El maravilloso partido frente a Croacia y el ingreso de la selección en la final del Mundial promovieron emociones novedosas. La alegría y el entusiasmo, que estaban desde hacía mucho tiempo ausentes. La satisfacción de integrar un torrente multitudinario. Un momento feliz y extraño, para una sociedad fracturada por la penuria económica y la polarización política. Nada del otro mundo: la identificación con la nación, que repone la sensación de pertenencia a un todo.
El deporte le devuelve a la ciudadanía una experiencia que la política no está en condiciones de suministrarle. No solo hubo una alta vibración en los festejos. La cantidad de gente en movimiento fue todavía más llamativa. Es un contraste impresionante entre el sentimiento de comunión aportado por el fútbol y la rutina ya tediosa de una dirigencia empantanada en el conflicto.
Es obvio que la muchedumbre festejaba un resultado, encendida por la expectativa del próximo domingo. Sin embargo, acaso sin saberlo, también celebraba una cultura. Un método.
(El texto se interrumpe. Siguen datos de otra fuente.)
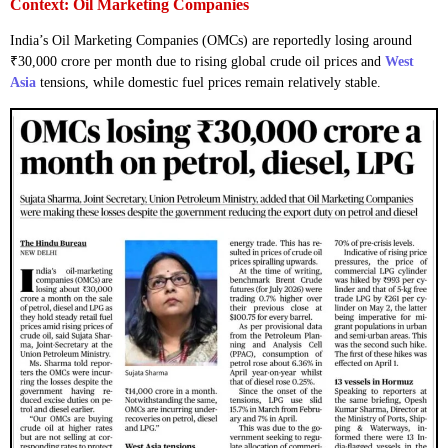
Context: Oil Marketing Companies
India’s Oil Marketing Companies (OMCs) are reportedly losing around
₹30,000 crore per month due to rising global crude oil prices and
West
Asia
tensions, while domestic fuel prices remain relatively stable.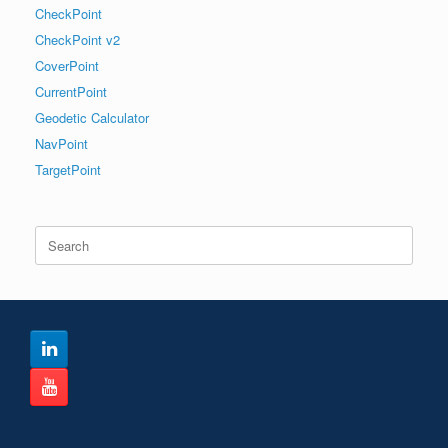
CheckPoint
CheckPoint v2
CoverPoint
CurrentPoint
Geodetic Calculator
NavPoint
TargetPoint
Search
for: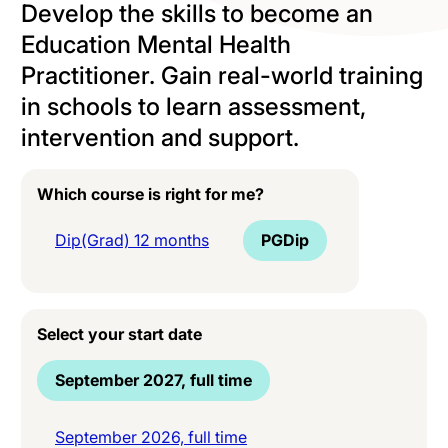
Develop the skills to become an
Education Mental Health
Practitioner. Gain real-world training
in schools to learn assessment,
intervention and support.
Which course is right for me?
Dip(Grad) 12 months
PGDip
Select your start date
September 2027, full time
September 2026, full time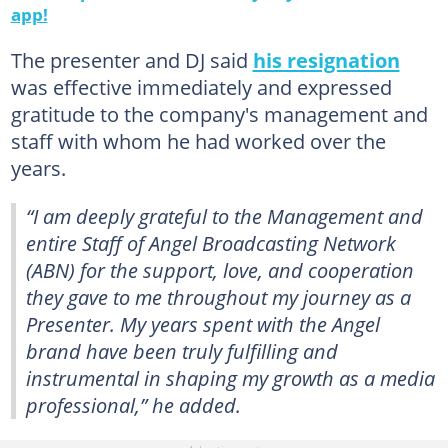
app!
The presenter and DJ said
his resignation
was effective immediately and expressed
gratitude to the company's management and
staff with whom he had worked over the
years.
“I am deeply grateful to the Management and
entire Staff of Angel Broadcasting Network
(ABN) for the support, love, and cooperation
they gave to me throughout my journey as a
Presenter. My years spent with the Angel
brand have been truly fulfilling and
instrumental in shaping my growth as a media
professional,” he added.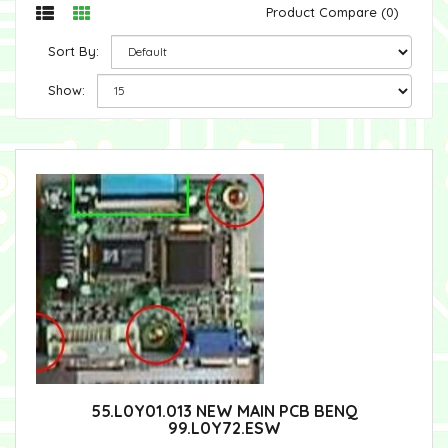
Product Compare (0)
Sort By:
Show:
55.L0Y01.013 NEW MAIN PCB BENQ
99.L0Y72.ESW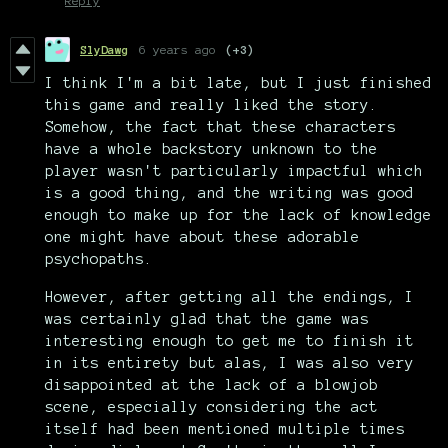
Reply
SlyDawg
6 years ago
(+3)
I think I'm a bit late, but I just finished
this game and really liked the story.
Somehow, the fact that these characters
have a whole backstory unknown to the
player wasn't particularly impactful which
is a good thing, and the writing was good
enough to make up for the lack of knowledge
one might have about these adorable
psychopaths.
However, after getting all the endings, I
was certainly glad that the game was
interesting enough to get me to finish it
in its entirety but alas, I was also very
disappointed at the lack of a blowjob
scene, especially considering the act
itself had been mentioned multiple times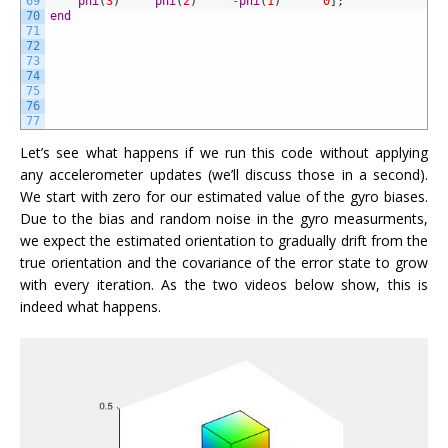
69
phi
(
3
)
phi
(
2
)
-
phi
(
1
)
0
]
;
70
end
71
72
73
74
75
76
77
Let’s see what happens if we run this code without applying
any accelerometer updates (we’ll discuss those in a second).
We start with zero for our estimated value of the gyro biases.
Due to the bias and random noise in the gyro measurments,
we expect the estimated orientation to gradually drift from the
true orientation and the covariance of the error state to grow
with every iteration. As the two videos below show, this is
indeed what happens.
Video
Player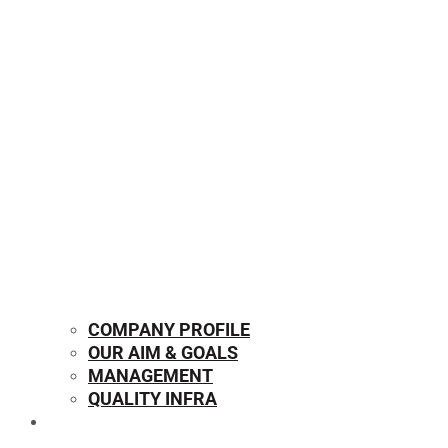
COMPANY PROFILE
OUR AIM & GOALS
MANAGEMENT
QUALITY INFRA
OUR PRODUCTS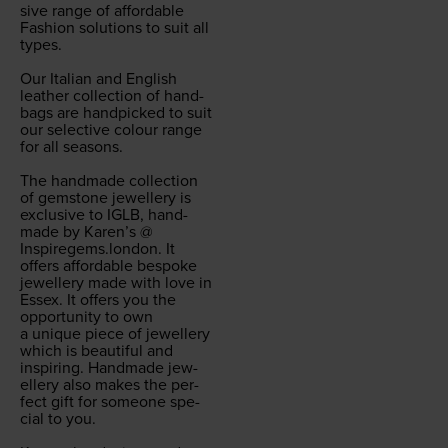
sive range of afford­able
Fash­ion solu­tions to suit all
types.
Our Ital­ian and Eng­lish
leather col­lec­tion of hand­
bags are hand­picked to suit
our selec­tive colour range
for all sea­sons.
The hand­made col­lec­tion
of gem­stone jew­ellery is
exclu­sive to
IGLB
, hand­
made by Karen’s @
Inspiregems.london
. It
offers afford­able bespoke
jew­ellery made with love in
Essex. It offers you the
oppor­tu­ni­ty to own
a unique piece of jew­ellery
which is beau­ti­ful and
inspir­ing. Hand­made jew­
ellery also makes the per­
fect gift for some­one spe­
cial to you.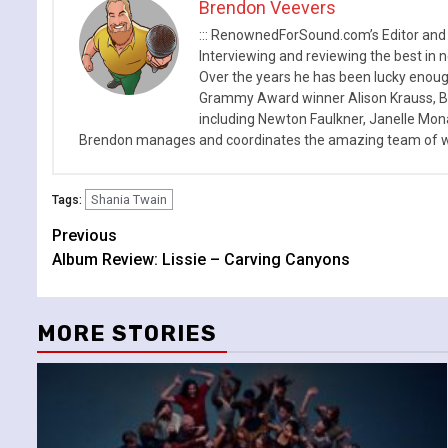
Brendon Veevers
::: RenownedForSound.com’s Editor and
Interviewing and reviewing the best in n
Over the years he has been lucky enough
Grammy Award winner Alison Krauss, Boy
including Newton Faulkner, Janelle Mo
Brendon manages and coordinates the amazing team of wr
Shania Twain
Tags:
Continue
Previous
Album Review: Lissie – Carving Canyons
Reading
MORE STORIES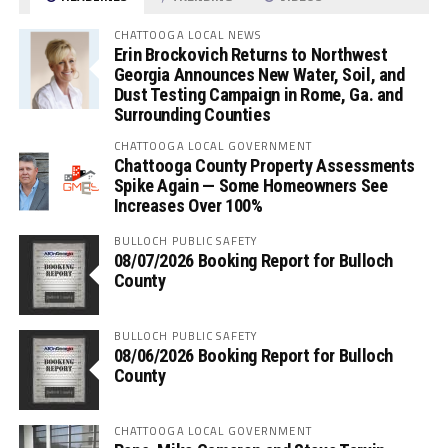
CHATTOOGA LOCAL NEWS
Erin Brockovich Returns to Northwest
Georgia Announces New Water, Soil, and
Dust Testing Campaign in Rome, Ga. and
Surrounding Counties
CHATTOOGA LOCAL GOVERNMENT
Chattooga County Property Assessments
Spike Again — Some Homeowners See
Increases Over 100%
BULLOCH PUBLIC SAFETY
08/07/2026 Booking Report for Bulloch
County
BULLOCH PUBLIC SAFETY
08/06/2026 Booking Report for Bulloch
County
CHATTOOGA LOCAL GOVERNMENT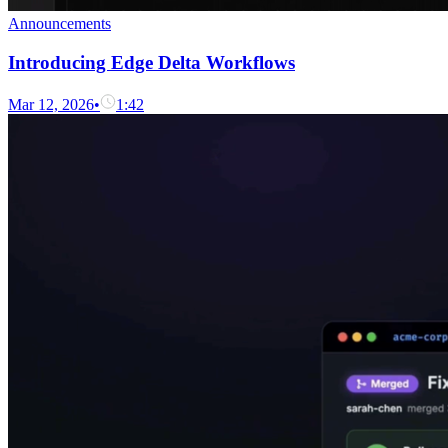
Announcements
Introducing Edge Delta Workflows
Mar 12, 2026
•
1:42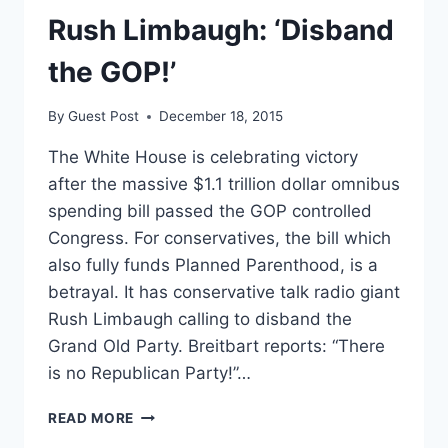
ADVANCED
Rush Limbaugh: ‘Disband
LUNG
CANCER
the GOP!’
By
Guest Post
December 18, 2015
The White House is celebrating victory
after the massive $1.1 trillion dollar omnibus
spending bill passed the GOP controlled
Congress. For conservatives, the bill which
also fully funds Planned Parenthood, is a
betrayal. It has conservative talk radio giant
Rush Limbaugh calling to disband the
Grand Old Party. Breitbart reports: “There
is no Republican Party!”…
RUSH
READ MORE
LIMBAUGH: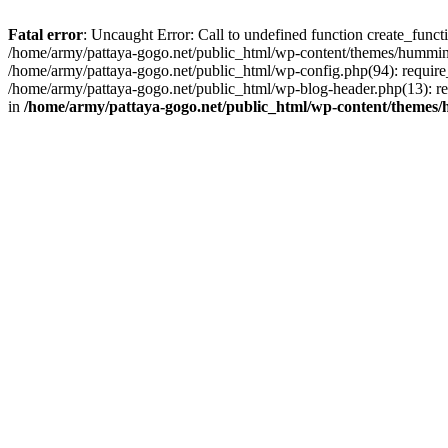
Fatal error
: Uncaught Error: Call to undefined function create_func
/home/army/pattaya-gogo.net/public_html/wp-content/themes/hummingb
/home/army/pattaya-gogo.net/public_html/wp-config.php(94): require_
/home/army/pattaya-gogo.net/public_html/wp-blog-header.php(13): req
in
/home/army/pattaya-gogo.net/public_html/wp-content/themes/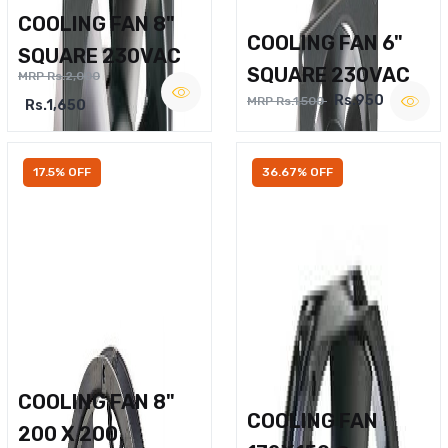
COOLING FAN 8"
COOLING FAN 6"
SQUARE 230VAC
SQUARE 230VAC
MRP Rs.2,000
Rs.950
MRP Rs.1,500
Rs.1,650
17.5% OFF
36.67% OFF
COOLING FAN 8"
COOLING FAN
200 X 200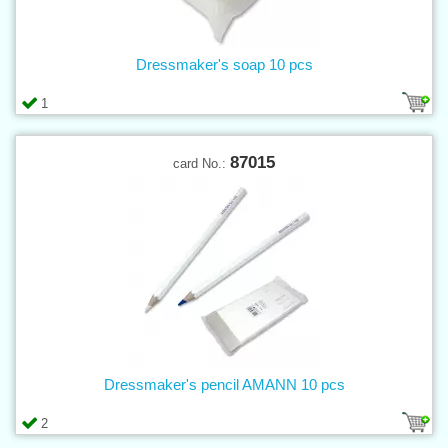
Dressmaker's soap 10 pcs
1
87015
card No.:
Dressmaker's pencil AMANN 10 pcs
2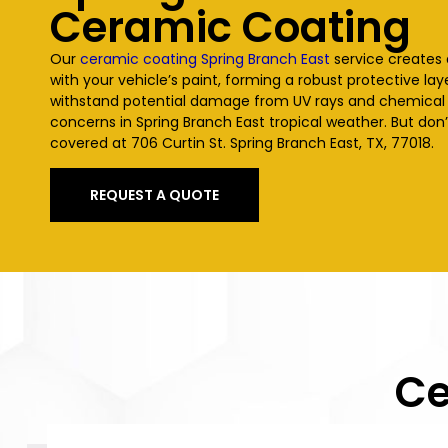
Ceramic Coating
Our
ceramic coating Spring Branch East
service creates
with your vehicle’s paint, forming a robust protective laye
withstand potential damage from UV rays and chemica
concerns in Spring Branch East tropical weather. But don’
covered at 706 Curtin St. Spring Branch East, TX, 77018.
REQUEST A QUOTE
Ce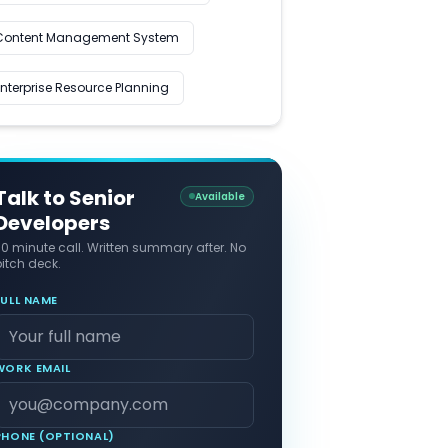
Content Management System
Enterprise Resource Planning
Talk to Senior
Available
Developers
30 minute call. Written summary after. No
itch deck.
FULL NAME
WORK EMAIL
PHONE (OPTIONAL)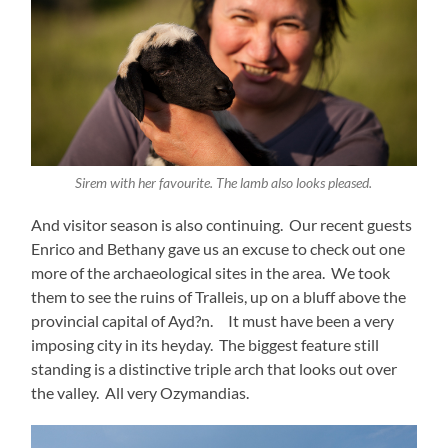
Sirem with her favourite. The lamb also looks pleased.
And visitor season is also continuing. Our recent guests
Enrico and Bethany gave us an excuse to check out one
more of the archaeological sites in the area. We took
them to see the ruins of Tralleis, up on a bluff above the
provincial capital of Ayd?n. It must have been a very
imposing city in its heyday. The biggest feature still
standing is a distinctive triple arch that looks out over
the valley. All very Ozymandias.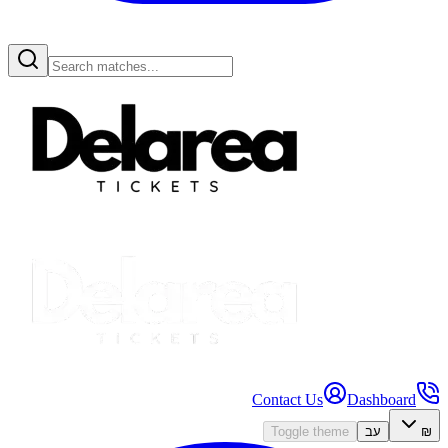
Contact Us
Dashboard
Toggle theme
עב
₪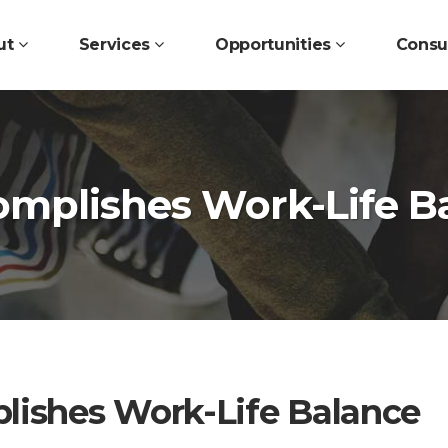
ut
Services
Opportunities
Consu
mplishes Work-Life B
ishes Work-Life Balance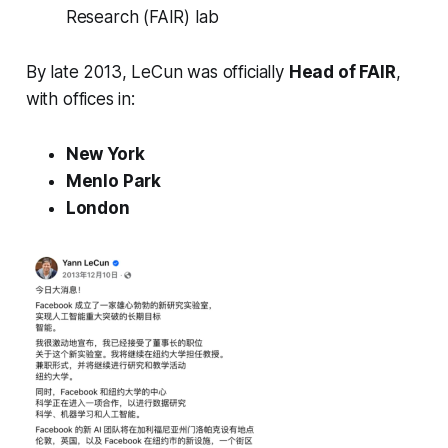
Research (FAIR)
lab
By late 2013, LeCun was officially
Head of FAIR
,
with offices in:
New York
Menlo Park
London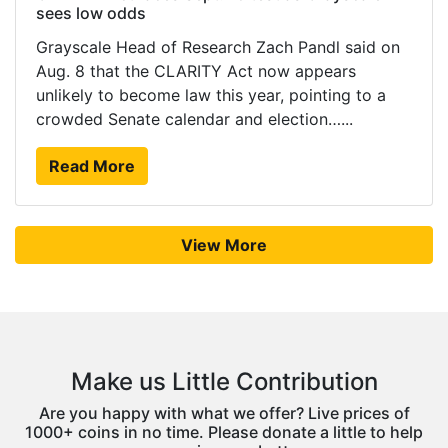
sees low odds
Grayscale Head of Research Zach Pandl said on
Aug. 8 that the CLARITY Act now appears
unlikely to become law this year, pointing to a
crowded Senate calendar and election…...
Read More
View More
Make us Little Contribution
Are you happy with what we offer? Live prices of
1000+ coins in no time. Please donate a little to help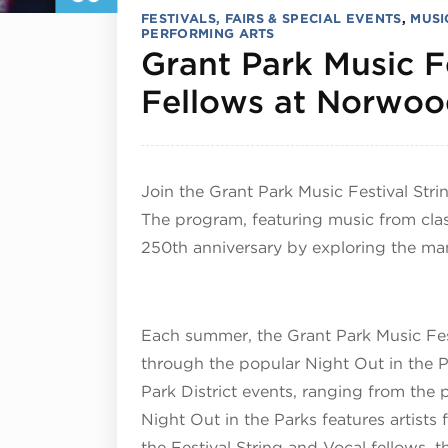
FESTIVALS, FAIRS & SPECIAL EVENTS
,
MUSI
PERFORMING ARTS
Grant Park Music Fe
Fellows at Norwoo
Join the Grant Park Music Festival Stri
The program, featuring music from clas
250th anniversary by exploring the man
Each summer, the Grant Park Music Fes
through the popular Night Out in the Pa
Park District events, ranging from the 
Night Out in the Parks features artists
the Festival String and Vocal fellows,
El éxito del equipo es el resultado de la coordinación. De la dirección sobria pero laboriosa de Scaloni. De la personalidad de Messi, una estrella indiscutida que ahora hizo aflorar otra condición: la de líder de un equipo. Pero es también el resultado de un ejercicio mucho menos evidente: un esfuerzo de planificación del que ofreció una minuciosa explicación ayer Juan Pablo Varsky en este diario.